Dynamic histomorphometry was utilized to further evaluate the effect of loading on cortical bone formation in Lepr‐cre;tdTomato;AC6 fl/fl mice (Fig. 6B,C ). No changes in mineralized surface, MAR, or BFR were found at the endosteal surface of tibial cortical bone in Lepr‐cre;tdTomato;AC6 fl/fl postloading (Fig. 6B ), which is in agreement with the μCT analysis. However, on the periosteal surface, loading of Lepr‐cre;tdTomato;AC6 fl/fl tibia resulted in an increase in mineralized surface and BFR, whereas no change in MAR was detected (Fig. 6C ).
This effect of loading on Tomato+;AC6−/− cells lining and embedded within bone was further assessed using histology (Fig. 7A ). Mechanical loading did not change the percentage of Tomato+;AC6−/− cells observed in any region of the tibia (Fig. 7B ). The percentages of Tomato+; AC6−/− cells on the endosteum, periosteum, and embedded within the cortical bone were investigated, and no effect of loading on cell number was evident. These data indicate that Lepr‐cre;tdTomato;AC6 fl/fl animals have both an attenuated endosteal osteogenic response to loading and exhibit no change in the percentage of local Lepr‐cre;tdTomato+ cells. This, therefore, indicates that LepR+ cells contribute to bone formation on the endosteal surface and that AC6 is required in these cells to mediate this response.
Fig 7.

Tibial compressive loading does not alter proliferation or location of Lepr‐cre;tdTomato cells in Lepr‐cre;tdTomato and Lepr‐cre;tdTomato;AC6 fl/fl mice. (A) Representative image of tibia transection of Lepr‐cre;tdTomato;AC6 fl/fl mice following tibia compressive loading; scale bar = 100 μm. (B) The percentage of tdTomato+ cells on the endosteal and periosteal surfaces and embedded with the bone was not altered in cortical bone; N = 4. Statistical tests employed unpaired two‐tailed student t test with Wilcoxon correction. Mean ± SD. (C) Analysis of the location of bone formation along the surface of the endosteum. Upper graph: Average number of label observed by dynamic histomorphometry; n = 4. Lower graph: Average number of tdTomato+ cells observed lining endosteum surface on confocal images; n = 3).
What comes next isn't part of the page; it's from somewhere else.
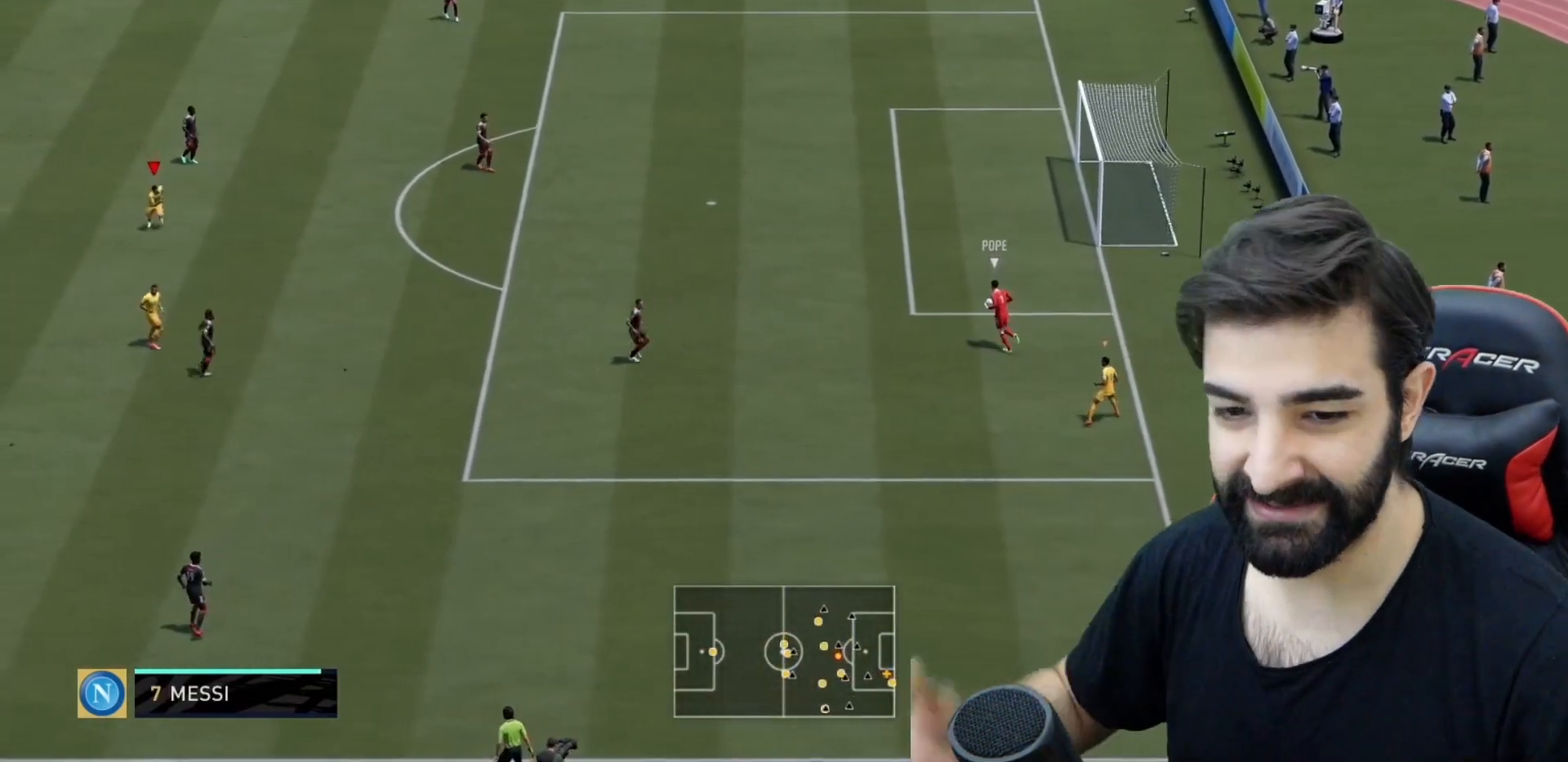
{"buttons": ["L2", "R2"], "left_stick": "up-right", "right_stick": "center", "events": [[201, "L2", "down"], [201, "left_stick", "up-right"]]}
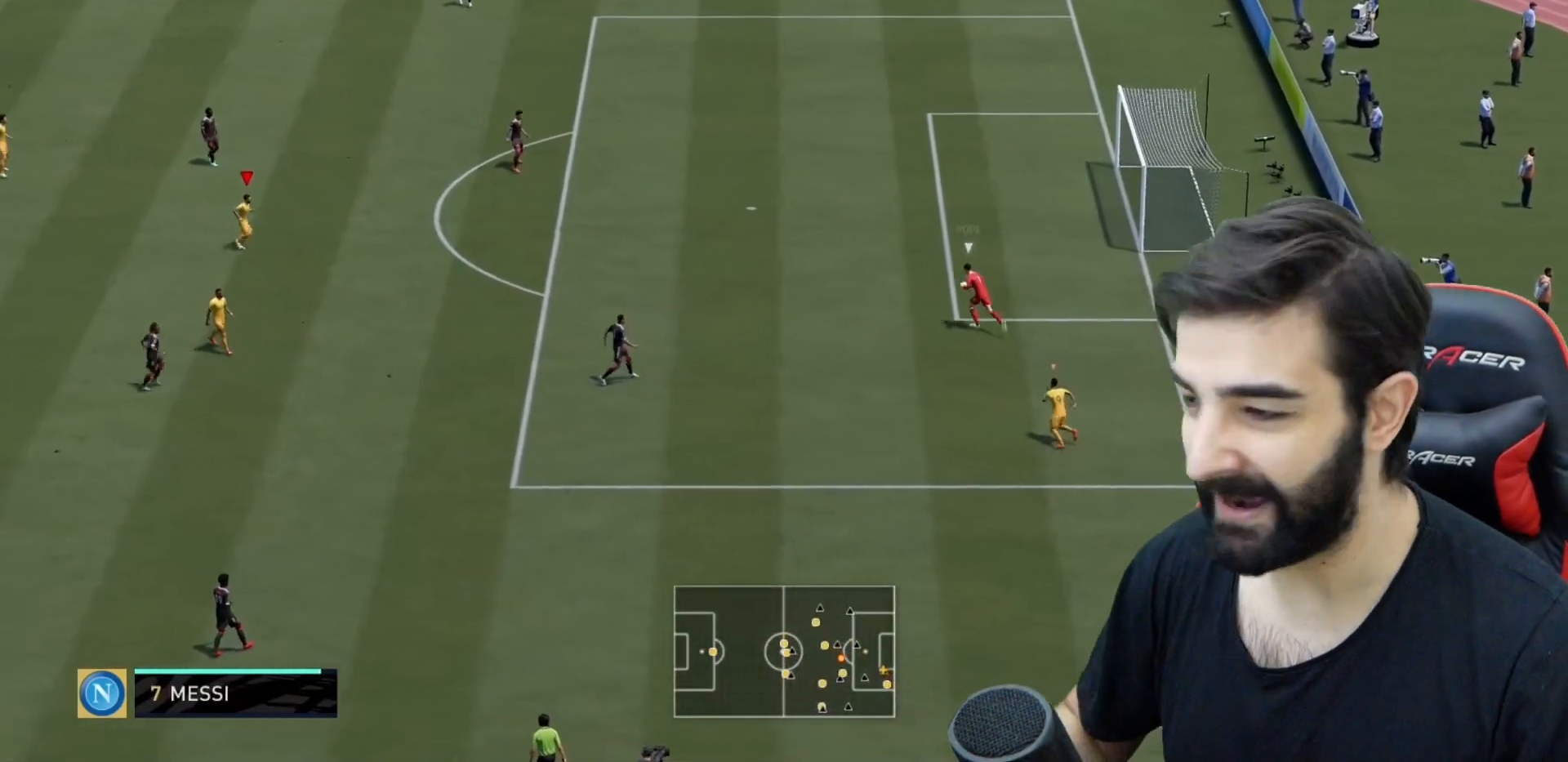
{"buttons": ["R2"], "left_stick": "up-right", "right_stick": "center", "events": [[250, "L2", "up"]]}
Statistical tests employed unpaired two‐tailed student t test. Mean ± SD; *p < 0.05.
Discussion
Bone marrow stromal/stem cells represent a quiescent cell population that supply bone‐forming osteoblast cells to maintain tissue homeostasis and to facilitate repair in response to injury. A potent mediator of stromal/stem cell differentiation in vitro and bone formation in vivo is mechanical loading, yet it is unclear whether load‐induced bone formation requires the recruitment and differentiation of resident progenitor cells. Therefore, in this study, we utilized the leptin receptor to identify and trace the contribution of bone marrow stromal cells and their progeny to bone mechanoadaptation. Lepr‐cre;tdTomato+ cells were tracked from E19.5 to early adulthood, to find that Lepr‐cre;tdTomato+ cells initially appear perivascularly within the marrow, perinatally, and increase in number with age, contributing to osteoblast and osteocyte populations signifying osteogenic lineage commitment. Compressive loading of Lepr‐cre;tdTomato tibias resulted in increased bone formation on the endosteal and periosteal surface of cortical bone. Interestingly, no significant increase in the percentage of Lepr‐cre;tdTomato+ stromal cells within the bone marrow was observed, whereas no significant changes in the number of Lepr‐cre;tdTomato+ cells lining the bone surface or osteocytes embedded in bone were found following loading. AC6 deletion in Lepr‐cre;tdTomato+ cells resulted in a reduced endocortical bone‐forming response to loading, indicating a critical role for Lepr‐cre;tdTomato+ cell progeny in loading‐induced bone formation. In summary, these data indicate that mechanical loading does not result in the proliferation of Lepr‐cre;tdTomato+ stromal cells within the marrow or in the recruitment of these cells to the bone surface, suggesting that these cells may play either a supportive role in osteogenesis via cell nonautonomous effects, or alternatively Lepr+ cells already present along the bone surface are reactivated, mediating short‐term load‐induced bone formation in a manner that is dependent on AC6.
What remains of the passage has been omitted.